# What is needed
Print each of the lines below again, unchanged.

----- Data for the task

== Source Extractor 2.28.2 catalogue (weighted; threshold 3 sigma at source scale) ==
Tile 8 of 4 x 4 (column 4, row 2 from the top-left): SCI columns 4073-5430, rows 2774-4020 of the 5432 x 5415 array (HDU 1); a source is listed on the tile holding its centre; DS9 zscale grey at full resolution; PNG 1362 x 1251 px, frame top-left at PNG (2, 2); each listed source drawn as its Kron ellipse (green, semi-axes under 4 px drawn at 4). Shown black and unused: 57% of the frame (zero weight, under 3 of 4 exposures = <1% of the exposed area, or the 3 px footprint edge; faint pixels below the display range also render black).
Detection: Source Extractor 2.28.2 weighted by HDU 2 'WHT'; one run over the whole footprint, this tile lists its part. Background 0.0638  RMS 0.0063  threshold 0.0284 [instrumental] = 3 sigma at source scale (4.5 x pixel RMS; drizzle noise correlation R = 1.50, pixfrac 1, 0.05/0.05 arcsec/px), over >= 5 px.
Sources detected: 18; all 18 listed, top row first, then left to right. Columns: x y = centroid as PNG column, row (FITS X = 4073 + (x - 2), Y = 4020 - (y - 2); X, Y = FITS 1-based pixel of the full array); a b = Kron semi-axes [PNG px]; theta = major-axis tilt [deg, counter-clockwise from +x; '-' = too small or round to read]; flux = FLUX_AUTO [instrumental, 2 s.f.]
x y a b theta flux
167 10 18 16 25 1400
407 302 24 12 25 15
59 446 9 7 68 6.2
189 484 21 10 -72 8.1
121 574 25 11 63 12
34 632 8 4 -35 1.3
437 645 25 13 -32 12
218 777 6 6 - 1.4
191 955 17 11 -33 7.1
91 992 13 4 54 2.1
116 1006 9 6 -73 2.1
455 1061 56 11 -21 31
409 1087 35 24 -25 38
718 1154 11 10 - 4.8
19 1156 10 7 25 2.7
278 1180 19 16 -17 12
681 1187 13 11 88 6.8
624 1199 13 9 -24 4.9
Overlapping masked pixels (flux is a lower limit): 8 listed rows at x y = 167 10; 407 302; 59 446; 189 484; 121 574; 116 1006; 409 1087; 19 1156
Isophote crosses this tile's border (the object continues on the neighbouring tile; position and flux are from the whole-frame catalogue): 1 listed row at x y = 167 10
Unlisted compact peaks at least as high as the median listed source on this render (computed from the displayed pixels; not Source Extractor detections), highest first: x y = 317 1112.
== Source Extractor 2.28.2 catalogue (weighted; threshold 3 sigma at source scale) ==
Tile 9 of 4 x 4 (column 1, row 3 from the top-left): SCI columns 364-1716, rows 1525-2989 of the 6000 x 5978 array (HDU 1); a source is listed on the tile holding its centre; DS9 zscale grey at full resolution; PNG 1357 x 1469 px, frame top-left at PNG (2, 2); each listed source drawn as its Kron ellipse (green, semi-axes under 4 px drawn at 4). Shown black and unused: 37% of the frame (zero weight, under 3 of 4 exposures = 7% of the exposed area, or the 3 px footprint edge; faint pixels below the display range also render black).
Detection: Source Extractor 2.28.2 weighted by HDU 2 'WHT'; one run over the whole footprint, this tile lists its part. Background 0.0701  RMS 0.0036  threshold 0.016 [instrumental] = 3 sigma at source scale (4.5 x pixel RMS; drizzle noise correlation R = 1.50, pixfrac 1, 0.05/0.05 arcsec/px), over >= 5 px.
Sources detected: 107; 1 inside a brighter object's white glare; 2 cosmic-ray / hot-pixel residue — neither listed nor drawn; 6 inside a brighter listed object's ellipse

----------

# Response to the task
== Source Extractor 2.28.2 catalogue (weighted; threshold 3 sigma at source scale) ==
Tile 8 of 4 x 4 (column 4, row 2 from the top-left): SCI columns 4073-5430, rows 2774-4020 of the 5432 x 5415 array (HDU 1); a source is listed on the tile holding its centre; DS9 zscale grey at full resolution; PNG 1362 x 1251 px, frame top-left at PNG (2, 2); each listed source drawn as its Kron ellipse (green, semi-axes under 4 px drawn at 4). Shown black and unused: 57% of the frame (zero weight, under 3 of 4 exposures = <1% of the exposed area, or the 3 px footprint edge; faint pixels below the display range also render black).
Detection: Source Extractor 2.28.2 weighted by HDU 2 'WHT'; one run over the whole footprint, this tile lists its part. Background 0.0638  RMS 0.0063  threshold 0.0284 [instrumental] = 3 sigma at source scale (4.5 x pixel RMS; drizzle noise correlation R = 1.50, pixfrac 1, 0.05/0.05 arcsec/px), over >= 5 px.
Sources detected: 18; all 18 listed, top row first, then left to right. Columns: x y = centroid as PNG column, row (FITS X = 4073 + (x - 2), Y = 4020 - (y - 2); X, Y = FITS 1-based pixel of the full array); a b = Kron semi-axes [PNG px]; theta = major-axis tilt [deg, counter-clockwise from +x; '-' = too small or round to read]; flux = FLUX_AUTO [instrumental, 2 s.f.]
x y a b theta flux
167 10 18 16 25 1400
407 302 24 12 25 15
59 446 9 7 68 6.2
189 484 21 10 -72 8.1
121 574 25 11 63 12
34 632 8 4 -35 1.3
437 645 25 13 -32 12
218 777 6 6 - 1.4
191 955 17 11 -33 7.1
91 992 13 4 54 2.1
116 1006 9 6 -73 2.1
455 1061 56 11 -21 31
409 1087 35 24 -25 38
718 1154 11 10 - 4.8
19 1156 10 7 25 2.7
278 1180 19 16 -17 12
681 1187 13 11 88 6.8
624 1199 13 9 -24 4.9
Overlapping masked pixels (flux is a lower limit): 8 listed rows at x y = 167 10; 407 302; 59 446; 189 484; 121 574; 116 1006; 409 1087; 19 1156
Isophote crosses this tile's border (the object continues on the neighbouring tile; position and flux are from the whole-frame catalogue): 1 listed row at x y = 167 10
Unlisted compact peaks at least as high as the median listed source on this render (computed from the displayed pixels; not Source Extractor detections), highest first: x y = 317 1112.
== Source Extractor 2.28.2 catalogue (weighted; threshold 3 sigma at source scale) ==
Tile 9 of 4 x 4 (column 1, row 3 from the top-left): SCI columns 364-1716, rows 1525-2989 of the 6000 x 5978 array (HDU 1); a source is listed on the tile holding its centre; DS9 zscale grey at full resolution; PNG 1357 x 1469 px, frame top-left at PNG (2, 2); each listed source drawn as its Kron ellipse (green, semi-axes under 4 px drawn at 4). Shown black and unused: 37% of the frame (zero weight, under 3 of 4 exposures = 7% of the exposed area, or the 3 px footprint edge; faint pixels below the display range also render black).
Detection: Source Extractor 2.28.2 weighted by HDU 2 'WHT'; one run over the whole footprint, this tile lists its part. Background 0.0701  RMS 0.0036  threshold 0.016 [instrumental] = 3 sigma at source scale (4.5 x pixel RMS; drizzle noise correlation R = 1.50, pixfrac 1, 0.05/0.05 arcsec/px), over >= 5 px.
Sources detected: 107; 1 inside a brighter object's white glare; 2 cosmic-ray / hot-pixel residue — neither listed nor drawn; 6 inside a brighter listed object's ellipse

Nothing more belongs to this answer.